Enrichment
Trouble at'Mill
19th January 2023
“Daddy, it looks like a monster has come down and taken a bite out of that building” was the comment from my son as we drove past the site of the Lily Mill in Shaw, in Oldham last week. He was right. It did, and without much fanfare or ceremony the mill was gone. Another part of Oldham’s industrial past consigned to the history books as it moves from a town with a cotton mill for every day of the year, to just enough mills to see us through to the end of the month.
From 1904 to 1977 the Lily Number 1 mill produced cotton - seeing both Oldham’s zenith as the worlds biggest cotton producing town, and the final death throes of the industry as mill after mill closed down, as deindustrialisation took a hold of the town.
But the Lily site was to get a second life. She was repurposed, being purchased by the Littlewoods Mail Order group in the late 1970s and converted into an 'ultra modern mail-order warehouse'. If the damp atmosphere, plentiful supply of coal, engineering innovations and a workforce skilled in textile manufacture led to the growth of Oldham as a cotton manufacturing powerhouse, then Oldham fell on its feet as it became a centre for catalogue distribution.

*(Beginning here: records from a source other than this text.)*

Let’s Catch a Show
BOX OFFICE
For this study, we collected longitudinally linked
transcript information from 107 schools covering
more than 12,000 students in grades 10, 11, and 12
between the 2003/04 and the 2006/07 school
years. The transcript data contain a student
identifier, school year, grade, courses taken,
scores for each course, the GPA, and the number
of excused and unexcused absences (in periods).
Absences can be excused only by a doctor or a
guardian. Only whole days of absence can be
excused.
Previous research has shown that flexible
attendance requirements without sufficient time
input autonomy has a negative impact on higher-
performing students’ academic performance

When stripped of the spindles and industrial machinery, mills such as the Lily were simply enormous spaces, perfectly suited to the storage of, quite literally, a catalogue’s worth of products. Added to this, was its location - with two junctions of the M62 within 3 miles of the complex, its connectivity to England's' motorway network was almost perfect as a National Distribution Centre. And there was the available force of former millworkers, looking for gainful employment. Home shopping quickly replaced cotton manufacturing as one of the dominant employers in the town - in 2000 the site employed over 1000 people and was Oldham’s largest private employer.

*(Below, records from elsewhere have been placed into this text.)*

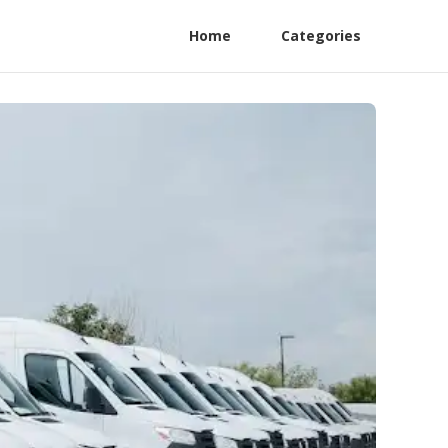
Home
Categories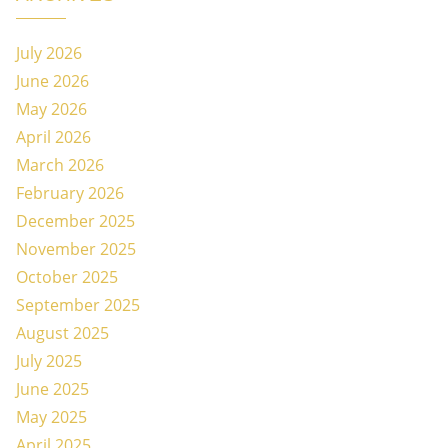
July 2026
June 2026
May 2026
April 2026
March 2026
February 2026
December 2025
November 2025
October 2025
September 2025
August 2025
July 2025
June 2025
May 2025
April 2025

However, despite growing to what was said to have been one of the largest warehouses in the world, the site didn't move with the times and so the popularity of this site waned. Somewhat ironically automation led to the terminal decline of a building for which automation was once the thing that fuelled its success, and in 2018 it was announced that the Very Group were closing the site and relocating to a new distribution facility in the East Midlands. The move to a new state-of-the-art distribution centre was much more cost effective than updating and upgrading the Lily site.
The future for the mill is, as one might expect, housing. There is an acute need for housing in the North West and the development of this brownfield site is planned to include 400 new dwellings and open spaces for community use. This regeneration of the River Beal area is welcomed by many, who view the current site as an eyesore.

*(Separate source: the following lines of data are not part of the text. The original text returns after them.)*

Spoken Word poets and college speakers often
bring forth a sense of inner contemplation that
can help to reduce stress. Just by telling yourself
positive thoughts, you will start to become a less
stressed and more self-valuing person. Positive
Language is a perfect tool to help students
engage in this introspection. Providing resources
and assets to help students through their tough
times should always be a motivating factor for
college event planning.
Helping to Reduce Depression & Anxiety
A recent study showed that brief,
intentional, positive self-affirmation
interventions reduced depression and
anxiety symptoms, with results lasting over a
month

Its proximity to Manchester, Leeds, and the other large settlements along the M62 corridor, will make it attractive to commuters, and the 1600 new residents will (hopefully) enhance the local economy. However, stress and strain on the existing infrastructure and services may be a price that has to be paid as part of this redevelopment. Will the transport networks, council services, NHS provision and education facilities be able to support this influx of people into the area?
Might the 'monster', that has by now totally demolished the 100 year old Lily mill, in which my own Grandmother worked, create a bigger monster for the area when construction is complete? Or will this urban regeneration project make this site a brown(field) and pleasant land rising from the so called dark, satanic mills?